Landlord Licencing – Why Residential Management Needs It

There is currently plenty of opposition to the idea of private landlord licencing by their powerful lobby organisations with objections ranging from a blanket ‘we don’t need any more legislation’ to ‘it’s just a scheme to make more money out of landlords’.

What we rarely hear about is how the lack of private landlord information is impacting on the residential management sector.

There are two types of private sector landlord – freehold and renting.

The Land Registry is usually the first place to go for information on both but has to be paid for. It has already been pointed out from some that a licence will duplicate information already held there but the Registry is by no means an ideal information source. For example, we have been led to believe that our freehold landlord is deceased leaving us to assume that the freehold has been willed (or even sold) to someone else. The Land Registry however has not been updated to reflect any changes, if indeed any have been made.

With regard to renting landlords, most of the flats in our development are sublet and on taking over management we needed to have their contact details. Again, the Land Registry was checked (because what contact information we had was gathered piecemeal) but when property is purchased with the intent to sublet there’s no mechanism in place to mark the purchase out as such so there isn’t usually any alternative contact information.

Our ability to manage effectively has been further impacted upon by landlords failing to advise us that they have entered into a contract with the local authority (usually for 3-5 years) and given up the property to them under their Private Sector Leasing Scheme. The council supplies the tenants and their managing agents look after the properties. Because the scheme is designed to temporarily house the homeless whilst their housing applications are being assessed, tenant turnover can be very rapid.

When I approached our council to find out what flats came under their remit (we had been relying on hearsay and continual fly tipping as indicators up until then) they not only cited Data Protection but they also asked me why should any landlord have to tell anyone else who (s)he was sub-letting to, private or otherwise. To make matters worse it was of no interest to them that a legally recognised management company was requesting the information.

When we had to ask one of our leasehold landlords on the scheme for additional contact details because the council had placed an anti-social tenant in his flat it took a lot of digging on our part before we established it wasn’t even our local authority that had placed her there, it was another one!

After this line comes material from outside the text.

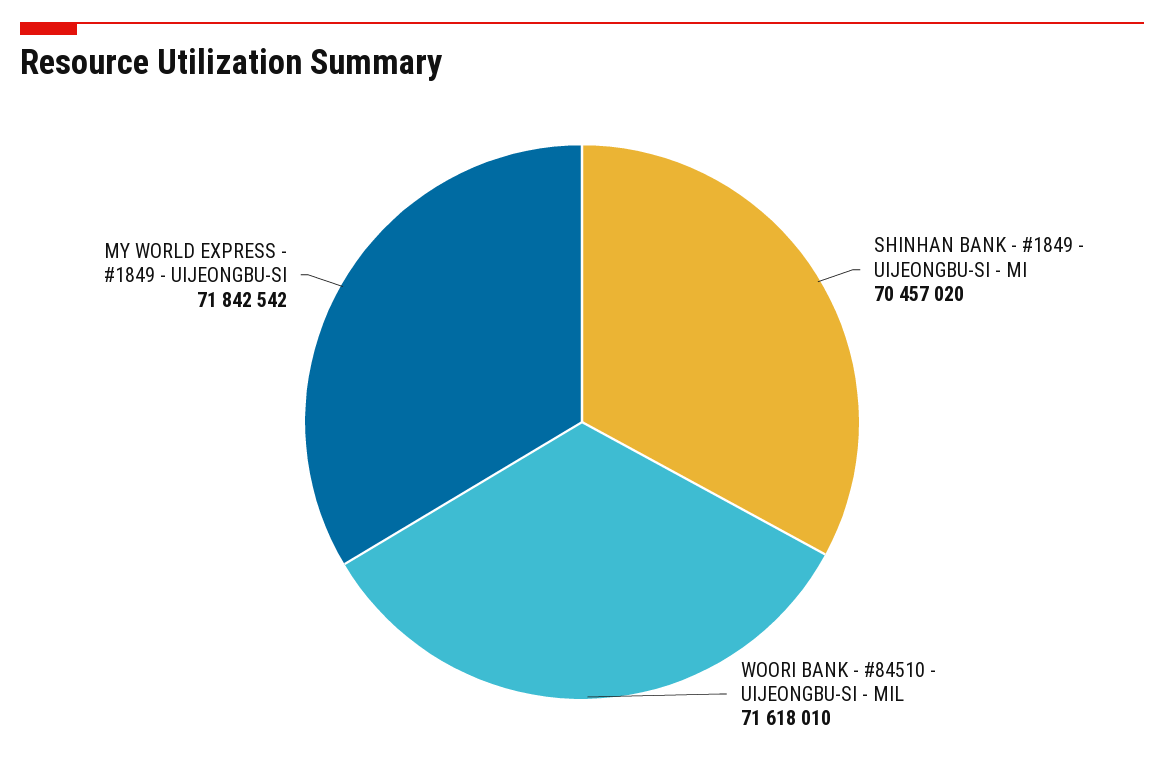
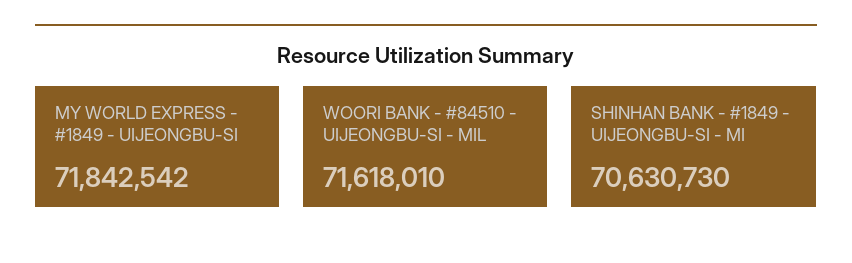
SHINHAN BANK - #1849 - UIJEONGBU-SI - MI: 70457020 -> 70630730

Having had to deal with the fallout caused by a ‘rogue’ freeholder and now ‘rogue’ leaseholder landlords in a managed block, it is evident from this particular perspective that the PRS and leasehold sectors are inseparable. Nevertheless it may surprise you that at the time of writing, the proposed landlord register does not include the leasehold sector despite the obvious link. Having written to the CLG querying this I have been advised that ‘the conditions of the licence haven’t yet been worked out but they have noted my concerns’.

So how will a landlord register help us?

It will at the very least deal with two key issues affecting both sectors – visibility, which Dr Julie Rhodes in her Review took into consideration and information provision. Of course you won’t get every landlord out there to register but a significant majority will come to the surface if it becomes a statutory requirement. Currently the only people that hold any information on private landlords are the organisations that they belong to but membership figures only scratch the surface of the number of private sector landlords in operation. It should also be remembered that these organisations are in competition with each other and therefore, as far as I am aware, don’t cross refer member information amongst themselves.

The big questions for the residential management sector is,

‘how are we supposed to manage effectively when we are in effect being held to ransome by landlords who are not compelled to provide information?’

We are a block of 22 flats with our Right to Manage company, our managing agent, individual leasehold landlords, their letting agents, and now two local authorities!

We should not be expected to be reliant on the ‘goodwill’ of landlords when it comes to information provision particulary as they often hide behind letting agents, and, as we have experienced in the case of local authories, Data Protection. We have heard plenty from landlords and as there are two sides to every story, this is ours.